▶ [WORK ORDER]
Hunt through the lines below for the string "above" and copy each one that has it.

▶ [AVAILABLE DATA]
▼
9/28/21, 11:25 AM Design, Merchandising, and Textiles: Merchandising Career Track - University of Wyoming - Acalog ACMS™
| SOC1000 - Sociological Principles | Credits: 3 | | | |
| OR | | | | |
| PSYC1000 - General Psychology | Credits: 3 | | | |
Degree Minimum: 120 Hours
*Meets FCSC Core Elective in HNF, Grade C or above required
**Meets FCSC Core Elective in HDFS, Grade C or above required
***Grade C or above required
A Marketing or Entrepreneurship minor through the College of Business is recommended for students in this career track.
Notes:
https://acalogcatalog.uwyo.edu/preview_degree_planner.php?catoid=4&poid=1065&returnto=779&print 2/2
▲
▼
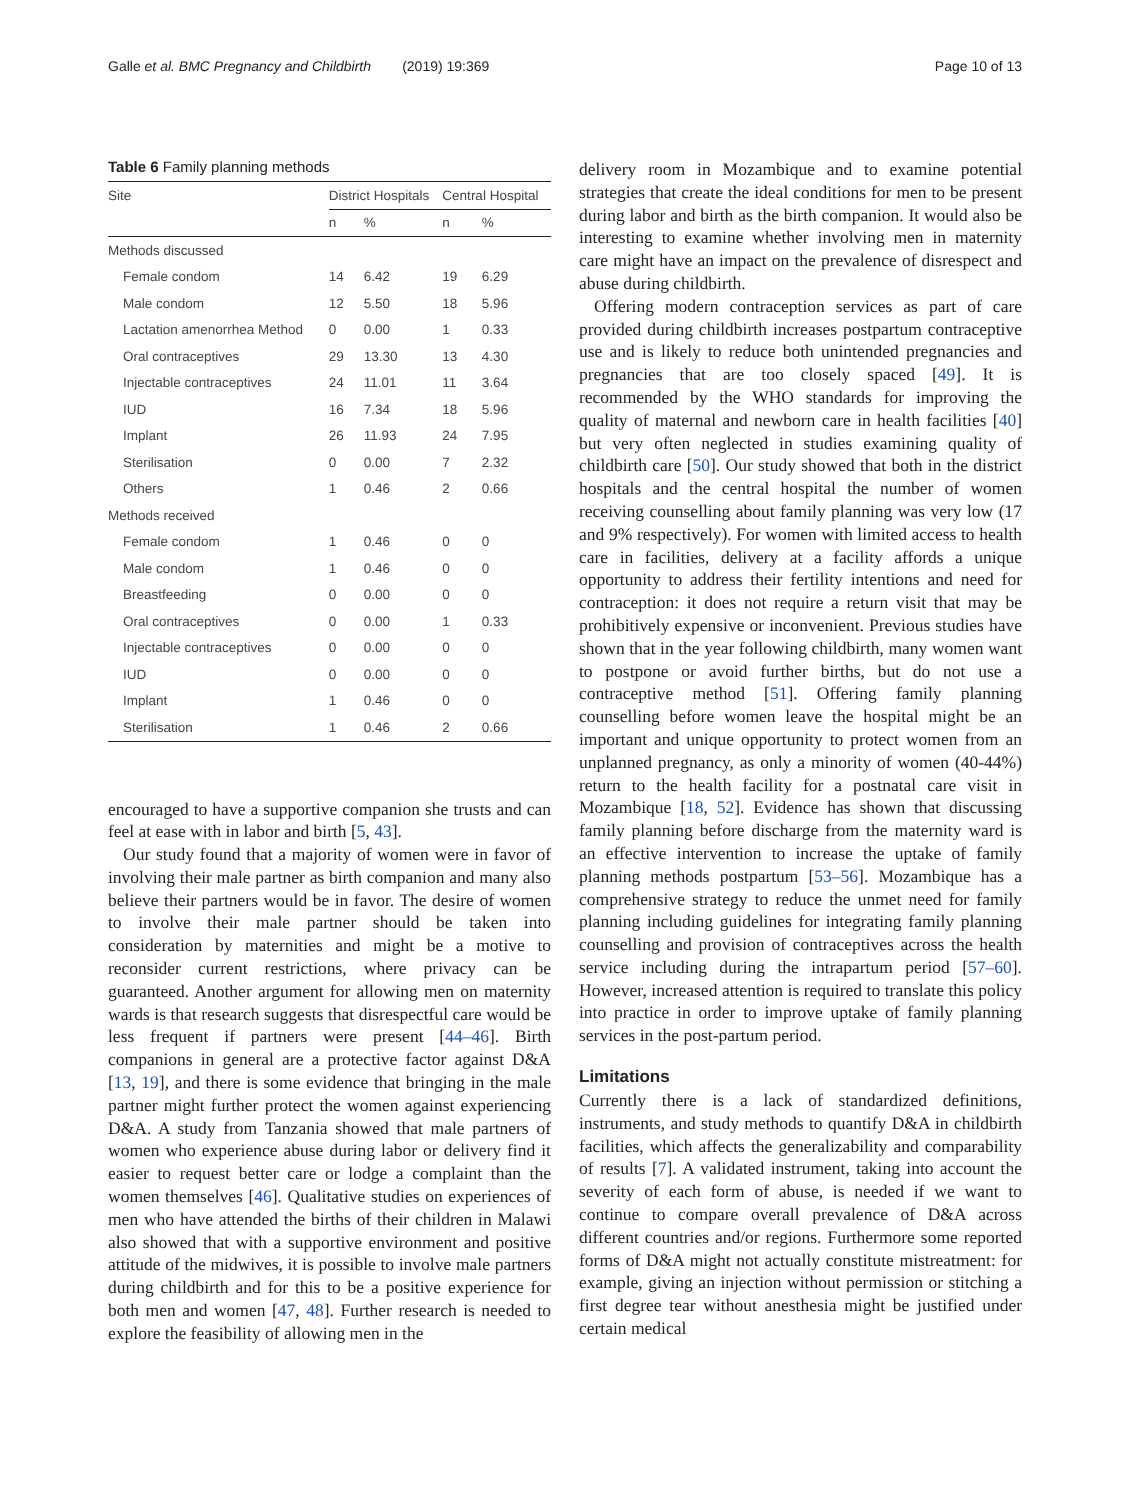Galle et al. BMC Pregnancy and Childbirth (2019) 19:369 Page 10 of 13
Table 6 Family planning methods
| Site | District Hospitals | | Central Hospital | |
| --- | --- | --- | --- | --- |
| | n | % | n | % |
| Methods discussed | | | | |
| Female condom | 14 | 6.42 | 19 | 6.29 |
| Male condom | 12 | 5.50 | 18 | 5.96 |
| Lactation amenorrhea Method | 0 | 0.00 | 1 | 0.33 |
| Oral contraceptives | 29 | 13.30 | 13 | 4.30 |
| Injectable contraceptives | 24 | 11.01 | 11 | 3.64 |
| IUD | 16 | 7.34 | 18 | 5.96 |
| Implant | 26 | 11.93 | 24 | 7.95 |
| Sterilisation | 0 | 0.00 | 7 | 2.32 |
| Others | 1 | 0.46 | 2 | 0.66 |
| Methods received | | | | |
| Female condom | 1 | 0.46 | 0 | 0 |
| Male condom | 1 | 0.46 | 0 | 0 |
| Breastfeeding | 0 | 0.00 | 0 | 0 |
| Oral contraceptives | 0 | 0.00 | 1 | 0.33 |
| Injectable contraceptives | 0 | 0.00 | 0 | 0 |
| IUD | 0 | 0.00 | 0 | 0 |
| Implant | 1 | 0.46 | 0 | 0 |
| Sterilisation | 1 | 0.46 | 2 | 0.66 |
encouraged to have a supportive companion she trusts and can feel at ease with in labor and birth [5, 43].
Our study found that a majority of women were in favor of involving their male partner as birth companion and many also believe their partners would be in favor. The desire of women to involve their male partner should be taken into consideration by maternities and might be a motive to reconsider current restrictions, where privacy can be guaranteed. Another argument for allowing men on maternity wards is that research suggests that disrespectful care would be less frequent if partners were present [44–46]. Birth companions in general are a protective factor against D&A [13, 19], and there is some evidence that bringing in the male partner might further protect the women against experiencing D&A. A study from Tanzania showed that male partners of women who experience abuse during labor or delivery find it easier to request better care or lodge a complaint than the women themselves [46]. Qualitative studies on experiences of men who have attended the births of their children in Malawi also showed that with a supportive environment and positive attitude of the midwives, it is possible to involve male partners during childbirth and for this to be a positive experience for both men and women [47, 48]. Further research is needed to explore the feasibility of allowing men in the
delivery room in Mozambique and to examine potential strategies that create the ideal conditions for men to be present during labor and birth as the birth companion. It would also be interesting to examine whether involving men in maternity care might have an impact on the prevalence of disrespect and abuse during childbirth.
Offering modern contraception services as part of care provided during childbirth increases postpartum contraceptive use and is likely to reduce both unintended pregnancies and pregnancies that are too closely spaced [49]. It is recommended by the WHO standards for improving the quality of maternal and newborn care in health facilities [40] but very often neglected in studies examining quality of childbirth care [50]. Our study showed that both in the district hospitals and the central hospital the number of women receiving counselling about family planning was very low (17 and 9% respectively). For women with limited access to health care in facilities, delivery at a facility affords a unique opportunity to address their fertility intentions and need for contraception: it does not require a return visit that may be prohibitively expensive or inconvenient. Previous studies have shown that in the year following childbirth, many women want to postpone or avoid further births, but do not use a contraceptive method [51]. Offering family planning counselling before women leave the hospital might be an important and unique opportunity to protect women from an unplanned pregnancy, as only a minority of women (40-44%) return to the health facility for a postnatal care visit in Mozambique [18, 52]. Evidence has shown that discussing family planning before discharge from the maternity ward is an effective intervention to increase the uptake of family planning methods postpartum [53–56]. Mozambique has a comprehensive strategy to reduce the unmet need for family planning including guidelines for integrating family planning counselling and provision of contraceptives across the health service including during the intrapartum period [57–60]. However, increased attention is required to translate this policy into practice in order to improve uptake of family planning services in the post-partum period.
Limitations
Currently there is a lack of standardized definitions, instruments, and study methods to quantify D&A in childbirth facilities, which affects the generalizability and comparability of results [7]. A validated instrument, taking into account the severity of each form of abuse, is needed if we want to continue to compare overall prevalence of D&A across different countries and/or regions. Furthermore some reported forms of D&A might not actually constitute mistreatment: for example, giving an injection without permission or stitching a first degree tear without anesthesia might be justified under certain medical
▲
▼
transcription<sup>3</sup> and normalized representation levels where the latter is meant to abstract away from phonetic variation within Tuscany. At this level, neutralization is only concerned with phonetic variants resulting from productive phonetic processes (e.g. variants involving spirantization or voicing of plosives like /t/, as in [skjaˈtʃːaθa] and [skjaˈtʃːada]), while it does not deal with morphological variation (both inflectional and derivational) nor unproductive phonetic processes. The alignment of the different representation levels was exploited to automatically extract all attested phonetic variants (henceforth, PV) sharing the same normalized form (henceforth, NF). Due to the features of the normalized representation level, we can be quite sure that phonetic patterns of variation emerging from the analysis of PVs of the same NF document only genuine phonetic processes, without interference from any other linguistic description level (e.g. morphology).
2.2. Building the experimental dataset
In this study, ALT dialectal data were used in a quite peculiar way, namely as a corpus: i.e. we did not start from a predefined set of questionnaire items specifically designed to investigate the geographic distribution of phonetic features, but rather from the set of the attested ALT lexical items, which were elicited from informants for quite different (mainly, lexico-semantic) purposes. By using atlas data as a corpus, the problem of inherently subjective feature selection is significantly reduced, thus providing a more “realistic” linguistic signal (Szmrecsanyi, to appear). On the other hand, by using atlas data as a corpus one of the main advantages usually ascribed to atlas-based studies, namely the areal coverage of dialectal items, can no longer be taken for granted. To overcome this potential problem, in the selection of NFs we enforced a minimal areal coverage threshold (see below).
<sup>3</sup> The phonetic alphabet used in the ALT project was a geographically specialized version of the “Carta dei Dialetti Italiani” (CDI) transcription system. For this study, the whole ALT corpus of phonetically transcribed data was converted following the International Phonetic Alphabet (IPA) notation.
▲
▶ [EXPECTED OUTPUT]
*Meets FCSC Core Elective in HNF, Grade C or above required
**Meets FCSC Core Elective in HDFS, Grade C or above required
***Grade C or above required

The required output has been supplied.